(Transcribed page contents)
####################
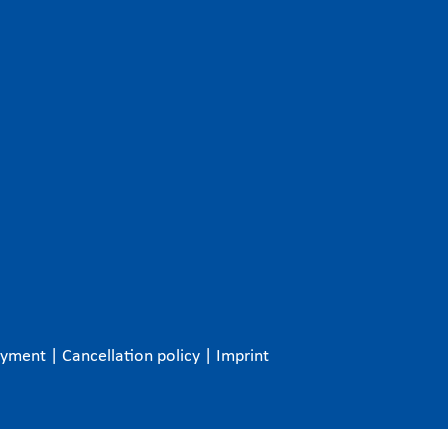
ayment
|
Cancellation policy
|
Imprint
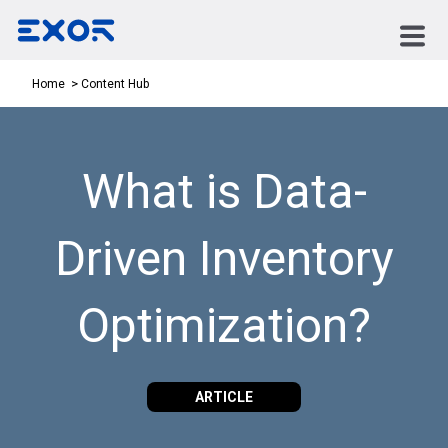
Content Hub
Home
What is Data-
Driven Inventory
Optimization?
ARTICLE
####################
**WORK ORDER**
Transcribe all the lines above exactly; any image among them is skipped.

**EXERCISE RESULT**
ayment
|
Cancellation policy
|
Imprint
Content Hub
Home
What is Data-
Driven Inventory
Optimization?
ARTICLE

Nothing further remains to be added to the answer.